TASK GOAL: Pull every line out of the listing below and reproduce each one word for word, field name and value alike.

Dataset records
--

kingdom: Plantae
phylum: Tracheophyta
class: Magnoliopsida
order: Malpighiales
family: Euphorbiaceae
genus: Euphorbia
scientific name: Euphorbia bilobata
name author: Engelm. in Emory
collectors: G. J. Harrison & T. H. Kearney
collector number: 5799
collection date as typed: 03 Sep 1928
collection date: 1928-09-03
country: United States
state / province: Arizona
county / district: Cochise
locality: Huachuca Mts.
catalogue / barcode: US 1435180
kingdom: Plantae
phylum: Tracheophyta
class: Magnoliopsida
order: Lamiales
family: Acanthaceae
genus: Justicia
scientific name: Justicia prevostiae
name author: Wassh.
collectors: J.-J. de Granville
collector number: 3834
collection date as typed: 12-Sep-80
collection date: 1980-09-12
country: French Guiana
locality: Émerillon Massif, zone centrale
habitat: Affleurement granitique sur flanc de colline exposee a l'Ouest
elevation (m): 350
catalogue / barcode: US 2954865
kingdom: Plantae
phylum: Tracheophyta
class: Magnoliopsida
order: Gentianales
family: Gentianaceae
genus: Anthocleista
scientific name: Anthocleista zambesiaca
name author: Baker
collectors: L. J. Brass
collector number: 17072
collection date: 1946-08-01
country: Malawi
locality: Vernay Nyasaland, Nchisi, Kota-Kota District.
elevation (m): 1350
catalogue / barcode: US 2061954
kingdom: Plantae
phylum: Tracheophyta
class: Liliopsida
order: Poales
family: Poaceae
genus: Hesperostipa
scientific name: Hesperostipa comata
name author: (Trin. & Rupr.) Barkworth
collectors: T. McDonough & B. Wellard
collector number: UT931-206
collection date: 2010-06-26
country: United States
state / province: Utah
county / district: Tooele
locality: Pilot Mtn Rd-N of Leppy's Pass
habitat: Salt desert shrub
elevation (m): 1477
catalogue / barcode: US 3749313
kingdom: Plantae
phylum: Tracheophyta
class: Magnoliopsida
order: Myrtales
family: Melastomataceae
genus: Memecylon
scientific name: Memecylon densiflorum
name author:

--

PROBLEM SOLUTION:
kingdom: Plantae
phylum: Tracheophyta
class: Magnoliopsida
order: Malpighiales
family: Euphorbiaceae
genus: Euphorbia
scientific name: Euphorbia bilobata
name author: Engelm. in Emory
collectors: G. J. Harrison & T. H. Kearney
collector number: 5799
collection date as typed: 03 Sep 1928
collection date: 1928-09-03
country: United States
state / province: Arizona
county / district: Cochise
locality: Huachuca Mts.
catalogue / barcode: US 1435180
kingdom: Plantae
phylum: Tracheophyta
class: Magnoliopsida
order: Lamiales
family: Acanthaceae
genus: Justicia
scientific name: Justicia prevostiae
name author: Wassh.
collectors: J.-J. de Granville
collector number: 3834
collection date as typed: 12-Sep-80
collection date: 1980-09-12
country: French Guiana
locality: Émerillon Massif, zone centrale
habitat: Affleurement granitique sur flanc de colline exposee a l'Ouest
elevation (m): 350
catalogue / barcode: US 2954865
kingdom: Plantae
phylum: Tracheophyta
class: Magnoliopsida
order: Gentianales
family: Gentianaceae
genus: Anthocleista
scientific name: Anthocleista zambesiaca
name author: Baker
collectors: L. J. Brass
collector number: 17072
collection date: 1946-08-01
country: Malawi
locality: Vernay Nyasaland, Nchisi, Kota-Kota District.
elevation (m): 1350
catalogue / barcode: US 2061954
kingdom: Plantae
phylum: Tracheophyta
class: Liliopsida
order: Poales
family: Poaceae
genus: Hesperostipa
scientific name: Hesperostipa comata
name author: (Trin. & Rupr.) Barkworth
collectors: T. McDonough & B. Wellard
collector number: UT931-206
collection date: 2010-06-26
country: United States
state / province: Utah
county / district: Tooele
locality: Pilot Mtn Rd-N of Leppy's Pass
habitat: Salt desert shrub
elevation (m): 1477
catalogue / barcode: US 3749313
kingdom: Plantae
phylum: Tracheophyta
class: Magnoliopsida
order: Myrtales
family: Melastomataceae
genus: Memecylon
scientific name: Memecylon densiflorum
name author:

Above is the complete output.